> _Exercise instructions_
Write out every line of the entries below, word for word, with nothing changed.

Stored data entries
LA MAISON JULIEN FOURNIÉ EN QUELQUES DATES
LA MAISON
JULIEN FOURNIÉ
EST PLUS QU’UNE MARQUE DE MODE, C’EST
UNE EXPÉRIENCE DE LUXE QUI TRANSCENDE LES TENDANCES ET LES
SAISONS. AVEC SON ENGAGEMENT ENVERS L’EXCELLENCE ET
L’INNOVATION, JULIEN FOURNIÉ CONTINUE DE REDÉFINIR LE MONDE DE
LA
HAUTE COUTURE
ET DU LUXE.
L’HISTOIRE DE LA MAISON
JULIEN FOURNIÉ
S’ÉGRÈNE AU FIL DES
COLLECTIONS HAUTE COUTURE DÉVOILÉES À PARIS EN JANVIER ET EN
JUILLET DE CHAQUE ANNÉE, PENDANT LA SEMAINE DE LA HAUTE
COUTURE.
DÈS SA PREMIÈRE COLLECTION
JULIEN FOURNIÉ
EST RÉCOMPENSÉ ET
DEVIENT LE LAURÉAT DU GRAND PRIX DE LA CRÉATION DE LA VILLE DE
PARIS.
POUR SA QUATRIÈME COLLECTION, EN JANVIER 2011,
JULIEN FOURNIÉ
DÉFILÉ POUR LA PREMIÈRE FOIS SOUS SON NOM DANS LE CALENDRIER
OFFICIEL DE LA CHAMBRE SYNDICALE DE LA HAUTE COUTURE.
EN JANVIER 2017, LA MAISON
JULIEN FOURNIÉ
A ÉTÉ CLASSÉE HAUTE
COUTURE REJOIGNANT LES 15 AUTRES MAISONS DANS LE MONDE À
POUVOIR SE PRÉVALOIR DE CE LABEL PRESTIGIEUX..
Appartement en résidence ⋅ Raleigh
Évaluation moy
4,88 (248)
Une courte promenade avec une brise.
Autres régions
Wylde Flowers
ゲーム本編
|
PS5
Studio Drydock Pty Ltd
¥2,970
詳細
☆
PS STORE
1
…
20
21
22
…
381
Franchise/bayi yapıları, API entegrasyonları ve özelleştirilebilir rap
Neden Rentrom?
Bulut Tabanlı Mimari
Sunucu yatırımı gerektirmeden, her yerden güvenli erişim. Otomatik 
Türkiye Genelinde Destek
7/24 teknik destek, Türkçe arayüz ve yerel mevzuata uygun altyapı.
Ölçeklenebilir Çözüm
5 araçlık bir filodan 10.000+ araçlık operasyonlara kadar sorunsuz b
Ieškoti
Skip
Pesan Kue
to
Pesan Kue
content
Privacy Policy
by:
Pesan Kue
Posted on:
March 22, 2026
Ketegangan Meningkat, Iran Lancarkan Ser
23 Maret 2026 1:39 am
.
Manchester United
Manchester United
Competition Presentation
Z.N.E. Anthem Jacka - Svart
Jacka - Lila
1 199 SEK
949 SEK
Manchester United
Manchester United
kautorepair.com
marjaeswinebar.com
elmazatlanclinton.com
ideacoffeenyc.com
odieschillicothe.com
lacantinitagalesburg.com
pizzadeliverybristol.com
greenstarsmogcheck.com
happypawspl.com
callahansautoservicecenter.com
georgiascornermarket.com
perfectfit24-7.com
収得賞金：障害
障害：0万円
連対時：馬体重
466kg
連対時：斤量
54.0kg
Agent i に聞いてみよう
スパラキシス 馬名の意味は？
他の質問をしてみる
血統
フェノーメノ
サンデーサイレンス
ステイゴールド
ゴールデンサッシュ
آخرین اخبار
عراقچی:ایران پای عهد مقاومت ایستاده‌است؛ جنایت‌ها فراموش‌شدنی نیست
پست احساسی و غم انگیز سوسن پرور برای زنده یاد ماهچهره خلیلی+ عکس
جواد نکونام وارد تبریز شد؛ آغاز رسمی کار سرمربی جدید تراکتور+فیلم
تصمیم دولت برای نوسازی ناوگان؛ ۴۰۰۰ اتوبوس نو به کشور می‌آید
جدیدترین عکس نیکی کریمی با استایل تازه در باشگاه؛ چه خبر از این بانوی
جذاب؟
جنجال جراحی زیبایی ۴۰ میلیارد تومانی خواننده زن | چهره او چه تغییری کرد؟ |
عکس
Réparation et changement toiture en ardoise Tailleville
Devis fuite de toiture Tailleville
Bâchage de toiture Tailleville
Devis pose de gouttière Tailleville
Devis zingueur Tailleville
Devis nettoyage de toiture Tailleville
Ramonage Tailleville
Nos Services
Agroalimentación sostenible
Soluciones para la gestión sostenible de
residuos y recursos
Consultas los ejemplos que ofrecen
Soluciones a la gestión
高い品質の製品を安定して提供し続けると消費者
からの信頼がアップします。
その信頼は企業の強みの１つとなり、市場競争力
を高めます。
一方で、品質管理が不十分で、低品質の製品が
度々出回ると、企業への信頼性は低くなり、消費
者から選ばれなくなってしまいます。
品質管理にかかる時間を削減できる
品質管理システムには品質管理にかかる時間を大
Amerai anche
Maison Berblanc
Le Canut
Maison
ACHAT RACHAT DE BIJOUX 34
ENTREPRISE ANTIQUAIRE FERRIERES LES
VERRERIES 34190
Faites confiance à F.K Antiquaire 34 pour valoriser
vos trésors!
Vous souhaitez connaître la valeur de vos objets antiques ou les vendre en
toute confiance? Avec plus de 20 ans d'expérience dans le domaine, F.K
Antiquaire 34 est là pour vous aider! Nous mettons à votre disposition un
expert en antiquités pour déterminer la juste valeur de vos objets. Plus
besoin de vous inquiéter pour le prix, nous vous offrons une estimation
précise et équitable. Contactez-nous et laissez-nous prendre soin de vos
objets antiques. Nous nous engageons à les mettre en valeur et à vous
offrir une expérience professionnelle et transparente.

> _Result of the exercise_
LA MAISON JULIEN FOURNIÉ EN QUELQUES DATES
LA MAISON
JULIEN FOURNIÉ
EST PLUS QU’UNE MARQUE DE MODE, C’EST
UNE EXPÉRIENCE DE LUXE QUI TRANSCENDE LES TENDANCES ET LES
SAISONS. AVEC SON ENGAGEMENT ENVERS L’EXCELLENCE ET
L’INNOVATION, JULIEN FOURNIÉ CONTINUE DE REDÉFINIR LE MONDE DE
LA
HAUTE COUTURE
ET DU LUXE.
L’HISTOIRE DE LA MAISON
JULIEN FOURNIÉ
S’ÉGRÈNE AU FIL DES
COLLECTIONS HAUTE COUTURE DÉVOILÉES À PARIS EN JANVIER ET EN
JUILLET DE CHAQUE ANNÉE, PENDANT LA SEMAINE DE LA HAUTE
COUTURE.
DÈS SA PREMIÈRE COLLECTION
JULIEN FOURNIÉ
EST RÉCOMPENSÉ ET
DEVIENT LE LAURÉAT DU GRAND PRIX DE LA CRÉATION DE LA VILLE DE
PARIS.
POUR SA QUATRIÈME COLLECTION, EN JANVIER 2011,
JULIEN FOURNIÉ
DÉFILÉ POUR LA PREMIÈRE FOIS SOUS SON NOM DANS LE CALENDRIER
OFFICIEL DE LA CHAMBRE SYNDICALE DE LA HAUTE COUTURE.
EN JANVIER 2017, LA MAISON
JULIEN FOURNIÉ
A ÉTÉ CLASSÉE HAUTE
COUTURE REJOIGNANT LES 15 AUTRES MAISONS DANS LE MONDE À
POUVOIR SE PRÉVALOIR DE CE LABEL PRESTIGIEUX..
Appartement en résidence ⋅ Raleigh
Évaluation moy
4,88 (248)
Une courte promenade avec une brise.
Autres régions
Wylde Flowers
ゲーム本編
|
PS5
Studio Drydock Pty Ltd
¥2,970
詳細
☆
PS STORE
1
…
20
21
22
…
381
Franchise/bayi yapıları, API entegrasyonları ve özelleştirilebilir rap
Neden Rentrom?
Bulut Tabanlı Mimari
Sunucu yatırımı gerektirmeden, her yerden güvenli erişim. Otomatik 
Türkiye Genelinde Destek
7/24 teknik destek, Türkçe arayüz ve yerel mevzuata uygun altyapı.
Ölçeklenebilir Çözüm
5 araçlık bir filodan 10.000+ araçlık operasyonlara kadar sorunsuz b
Ieškoti
Skip
Pesan Kue
to
Pesan Kue
content
Privacy Policy
by:
Pesan Kue
Posted on:
March 22, 2026
Ketegangan Meningkat, Iran Lancarkan Ser
23 Maret 2026 1:39 am
.
Manchester United
Manchester United
Competition Presentation
Z.N.E. Anthem Jacka - Svart
Jacka - Lila
1 199 SEK
949 SEK
Manchester United
Manchester United
kautorepair.com
marjaeswinebar.com
elmazatlanclinton.com
ideacoffeenyc.com
odieschillicothe.com
lacantinitagalesburg.com
pizzadeliverybristol.com
greenstarsmogcheck.com
happypawspl.com
callahansautoservicecenter.com
georgiascornermarket.com
perfectfit24-7.com
収得賞金：障害
障害：0万円
連対時：馬体重
466kg
連対時：斤量
54.0kg
Agent i に聞いてみよう
スパラキシス 馬名の意味は？
他の質問をしてみる
血統
フェノーメノ
サンデーサイレンス
ステイゴールド
ゴールデンサッシュ
آخرین اخبار
عراقچی:ایران پای عهد مقاومت ایستاده‌است؛ جنایت‌ها فراموش‌شدنی نیست
پست احساسی و غم انگیز سوسن پرور برای زنده یاد ماهچهره خلیلی+ عکس
جواد نکونام وارد تبریز شد؛ آغاز رسمی کار سرمربی جدید تراکتور+فیلم
تصمیم دولت برای نوسازی ناوگان؛ ۴۰۰۰ اتوبوس نو به کشور می‌آید
جدیدترین عکس نیکی کریمی با استایل تازه در باشگاه؛ چه خبر از این بانوی
جذاب؟
جنجال جراحی زیبایی ۴۰ میلیارد تومانی خواننده زن | چهره او چه تغییری کرد؟ |
عکس
Réparation et changement toiture en ardoise Tailleville
Devis fuite de toiture Tailleville
Bâchage de toiture Tailleville
Devis pose de gouttière Tailleville
Devis zingueur Tailleville
Devis nettoyage de toiture Tailleville
Ramonage Tailleville
Nos Services
Agroalimentación sostenible
Soluciones para la gestión sostenible de
residuos y recursos
Consultas los ejemplos que ofrecen
Soluciones a la gestión
高い品質の製品を安定して提供し続けると消費者
からの信頼がアップします。
その信頼は企業の強みの１つとなり、市場競争力
を高めます。
一方で、品質管理が不十分で、低品質の製品が
度々出回ると、企業への信頼性は低くなり、消費
者から選ばれなくなってしまいます。
品質管理にかかる時間を削減できる
品質管理システムには品質管理にかかる時間を大
Amerai anche
Maison Berblanc
Le Canut
Maison
ACHAT RACHAT DE BIJOUX 34
ENTREPRISE ANTIQUAIRE FERRIERES LES
VERRERIES 34190
Faites confiance à F.K Antiquaire 34 pour valoriser
vos trésors!
Vous souhaitez connaître la valeur de vos objets antiques ou les vendre en
toute confiance? Avec plus de 20 ans d'expérience dans le domaine, F.K
Antiquaire 34 est là pour vous aider! Nous mettons à votre disposition un
expert en antiquités pour déterminer la juste valeur de vos objets. Plus
besoin de vous inquiéter pour le prix, nous vous offrons une estimation
précise et équitable. Contactez-nous et laissez-nous prendre soin de vos
objets antiques. Nous nous engageons à les mettre en valeur et à vous
offrir une expérience professionnelle et transparente.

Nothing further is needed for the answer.